Ainda que uma empresa não tenha atuação voltada para o mercado americano, muito possivelmente contrata ferramentas ou serviços como o de armazenamento de dados hospedados nos EUA ou, ainda, firma contratos com empresas que de alguma forma transferem os dados para o território americano. Por isso, é importante estar atento às marcantes mudanças legislativas que ocorrerão nos país durante o ano de 2023 e que, de forma direta ou indireta, impactam os negócios corporativos globais. Abaixo listamos as leis americanas estaduais de proteção de dados que entram em vigor este ano:
Ainda, vale destacar que, com o objetivo de reduzir a fragmentação na legislação de proteção de dados dos EUA e trazer maior harmonia ao cenário regulatório, está em discussão no congresso americano um projeto de lei de proteção de dados com abrangência federal – a American Data Privacy and Protection Act (ADPPA). Esse projeto de lei ganhou força significativa em 2022, mas sua aprovação em 2023 dependerá do grau de interesse dos novos membros e lideranças do Congresso. Diante de tantas incertezas políticas e dos possíveis impactos que a aprovação da ADPPA pode causar, é essencial que o setor empresarial passe a acompanhar de perto os avanços desse projeto legislativo.
Além de todas essas mudanças em território americano, também podemos aguardar novidades em relação ao acordo de transferência internacional de dados entre EUA e União Europeia. Em resumo, o governo Biden oficializou a implementação de uma nova estrutura para segurança e proteção dos dados compartilhados entre EUA-UE. A Trans-Atlantic Data Privacy Framework é uma espécie de “Privacy Shield 2.0” que busca sanar as preocupações europeias acerca da capacidade de vigilância dos EUA sobre os dados pessoais. Essa nova estrutura ainda precisa passar por etapas de aprovação, mas a expectativa é que o acordo seja concluído já no primeiro semestre de 2023.
A inteligência artificial (IA) continuará a ocupar um papel central nas temáticas de proteção de dados durante o ano de 2023. Quanto mais avanços no desenvolvimento de arquiteturas de sistemas baseados em modelos preditivos de inteligência artificial – como, por exemplo, Machine Learning e Deep Learning – maiores os desafios regulatórios.

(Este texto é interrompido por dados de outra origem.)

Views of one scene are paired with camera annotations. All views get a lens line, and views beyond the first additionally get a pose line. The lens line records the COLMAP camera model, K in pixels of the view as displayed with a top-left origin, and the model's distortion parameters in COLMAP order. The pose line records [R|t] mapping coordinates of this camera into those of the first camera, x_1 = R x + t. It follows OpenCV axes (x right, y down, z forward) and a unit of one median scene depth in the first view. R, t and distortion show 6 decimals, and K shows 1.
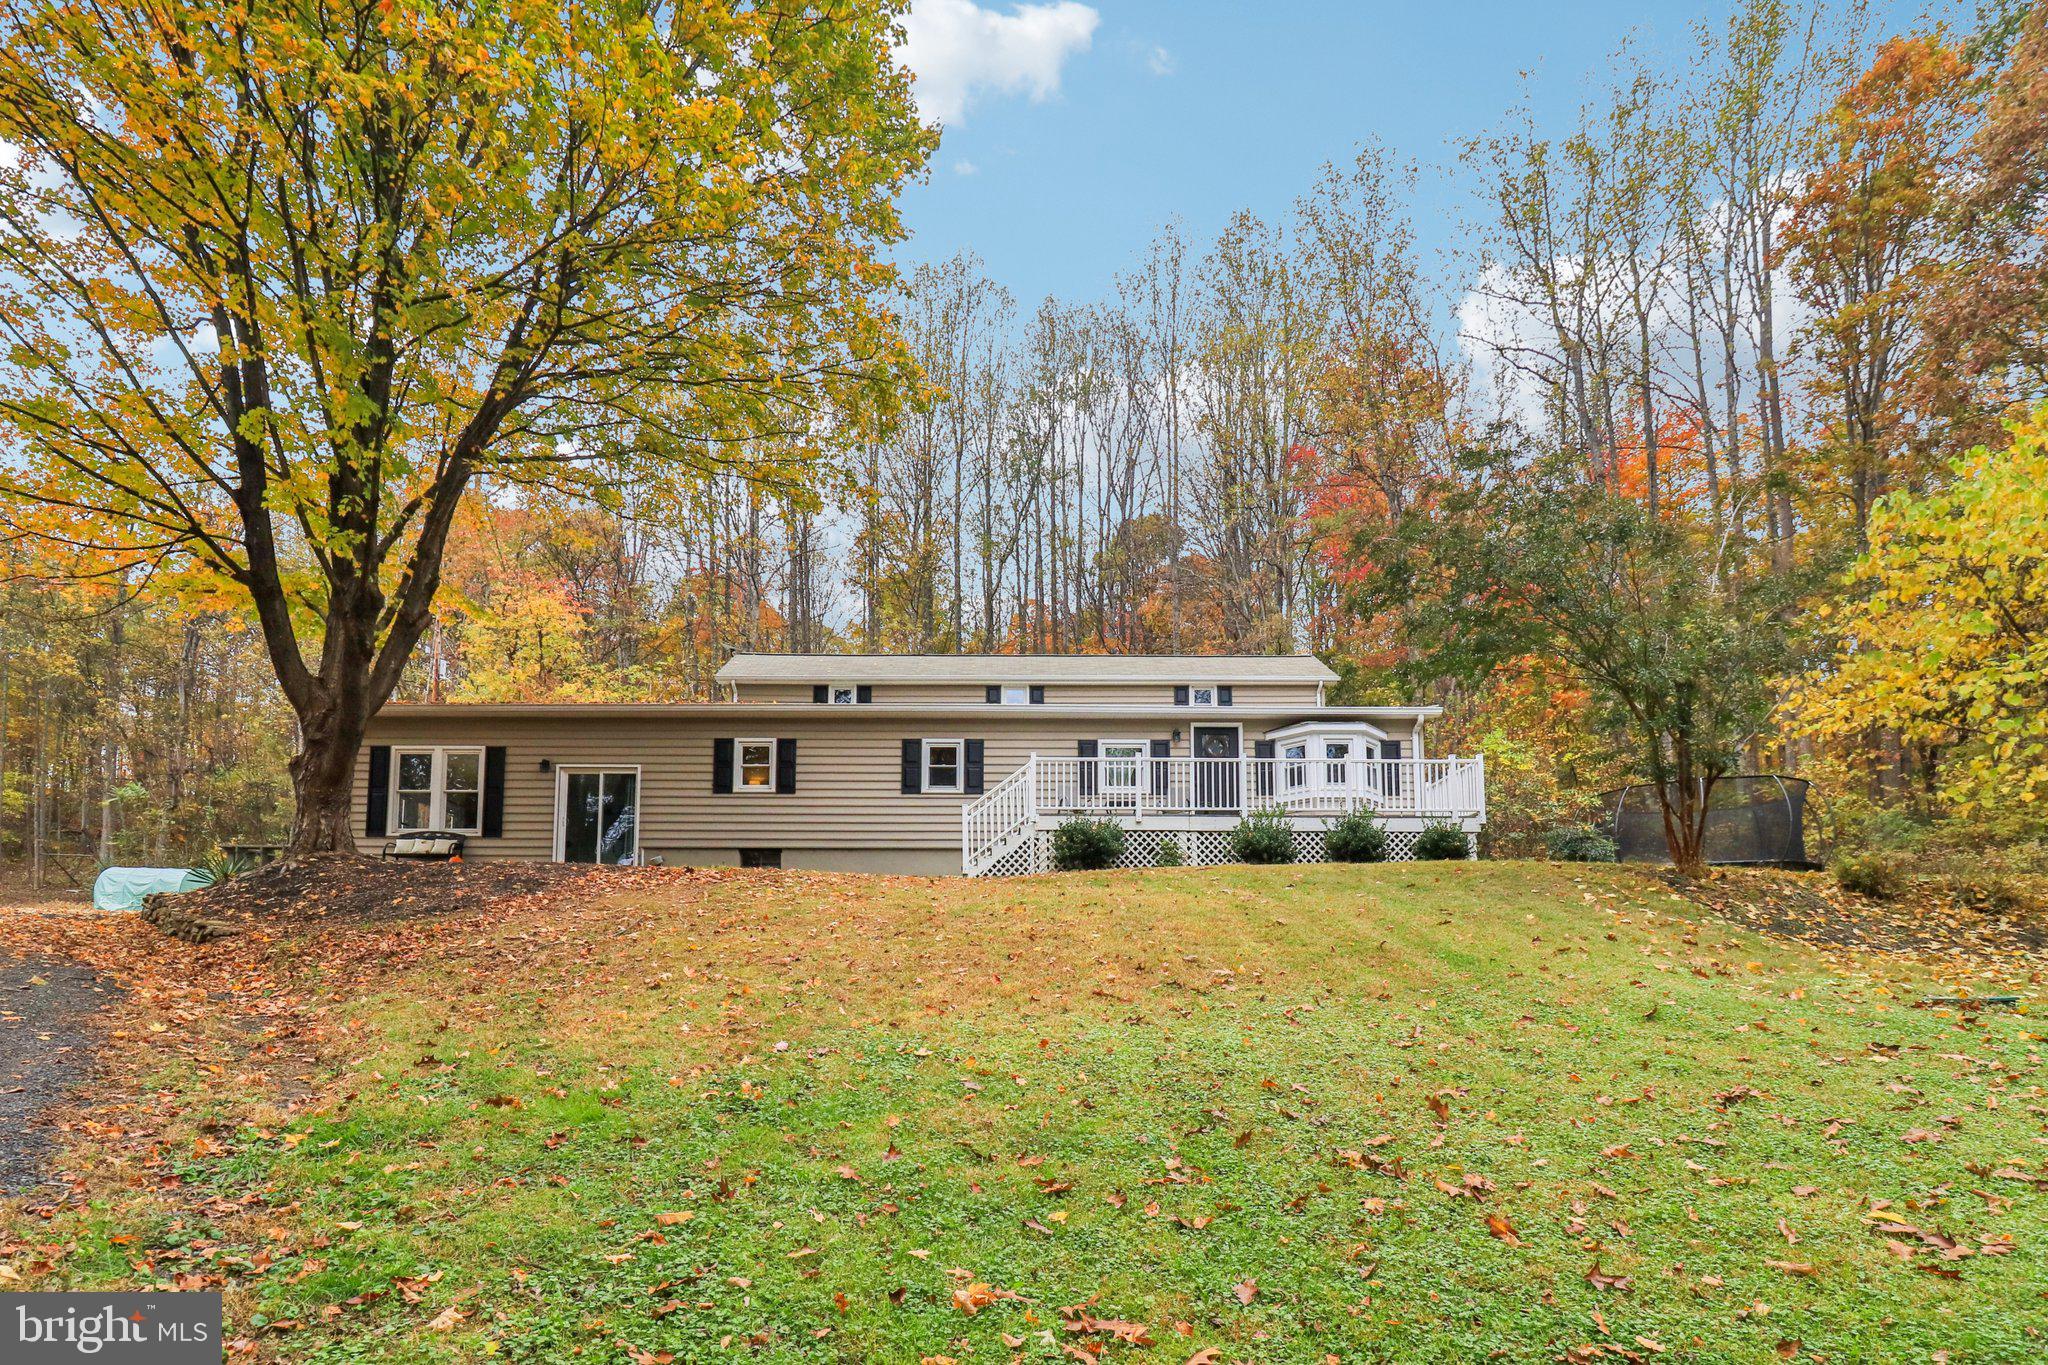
lens RADIAL K [[970.0, 0, 1024.0], [0, 970.0, 682.5], [0, 0, 1]] dist [-0.000075, -0.014023]
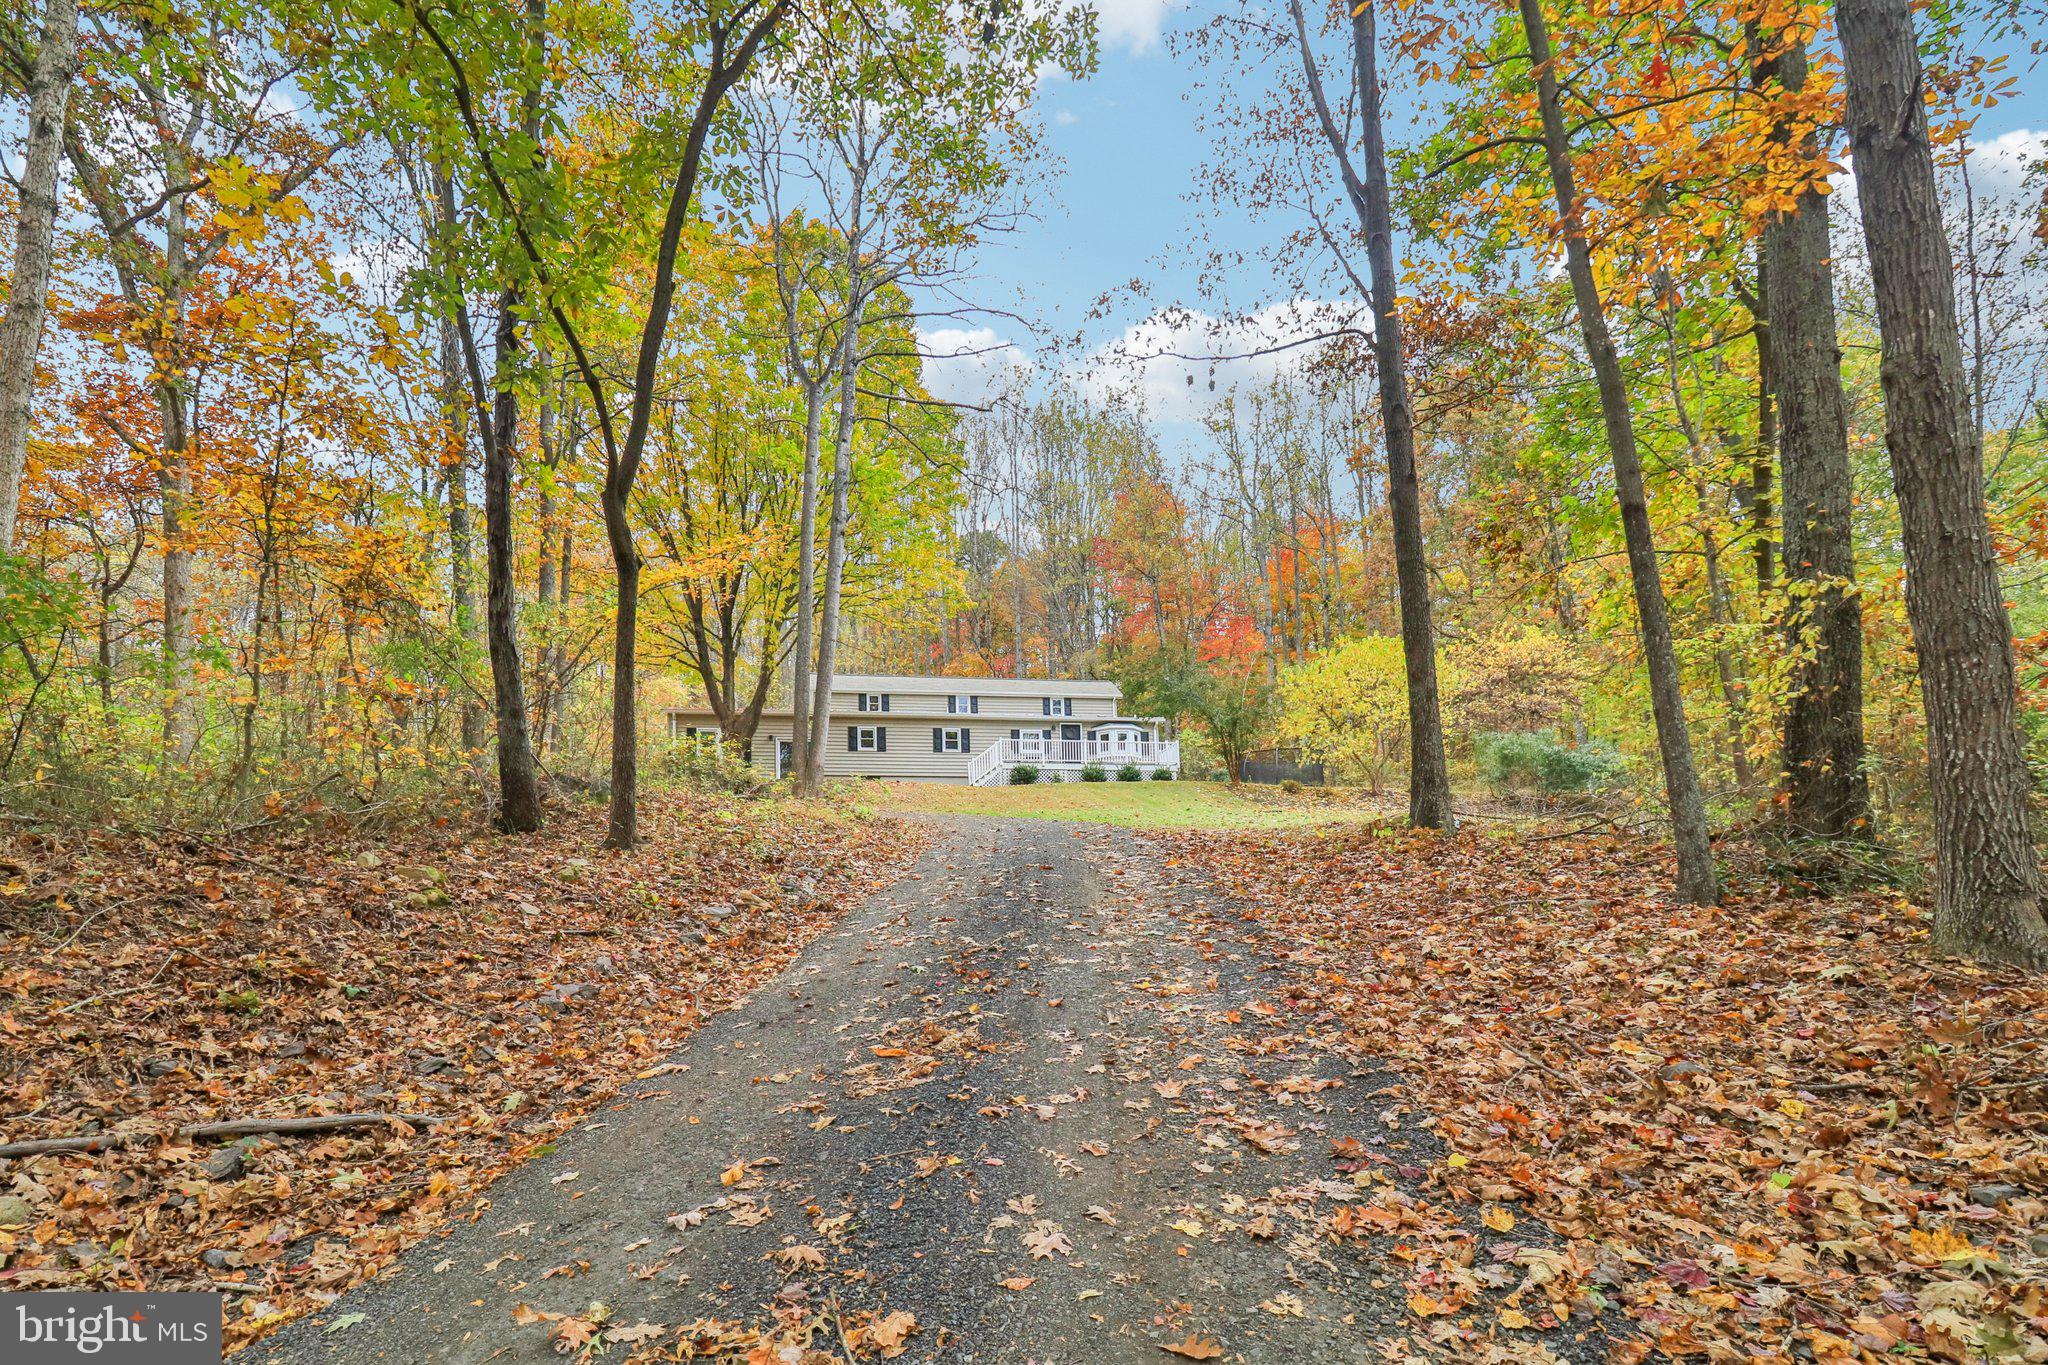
lens RADIAL K [[970.0, 0, 1024.0], [0, 970.0, 682.5], [0, 0, 1]] dist [-0.000075, -0.014023]
pose [[0.975855, 0.029482, 0.216421, -0.406948], [-0.038307, 0.998592, 0.036694, -0.133901], [-0.215035, -0.044099, 0.975610, -1.191556]]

As soluções de inteligência artificial têm sido cada vez mais utilizadas pelas empresas e, apesar de seus incontáveis benefícios para desenvolvimento dos negócios, muitos são os riscos advindos do desconhecimento acerca da amplitude de consequências que podem, eventualmente, acometer os usuários que submetidos a decisões automatizadas o que de qualquer forma sejam impactados pela inteligência artificial.
Os riscos da IA estão diretamente relacionados com a grande variedade e volume de dados que são obtidos e utilizados para moldar o aprendizado de máquina para aplicar soluções automatizadas. Diversas questões jurídicas e, principalmente, éticas são levantadas por especialistas. Assim, a necessidade de criação de mecanismos de regulação, apesar de ser extremamente desafiador, é cada vez mais urgente. As discussões sobre a temática e sua regulamentação são formas de tentar reduzir danos e riscos que a IA pode causar sem, contudo, frear seu avanço. Portanto, uma boa regulação para sistemas de IA é bem vinda pois, ao contrário do que comumente se pensa, favorece o seu desenvolvimento e impulsiona sua implementação no mercado.
Nesse sentido, os diversos países ao redor do mundo estão intensificando os esforços legislativos em torno da IA, principalmente no que diz respeito à transparência, já que os riscos da implementação da IA no mercado ainda são imprevisíveis.
Dessa forma, acompanhar de perto as discussões e avanços nas regulamentações de IA no decorrer deste e dos próximos anos é imprescindível tanto para construir um escudo preventivo para os negócios da empresa quanto para servir como instrumento jurídico de comprovação de atuação ética.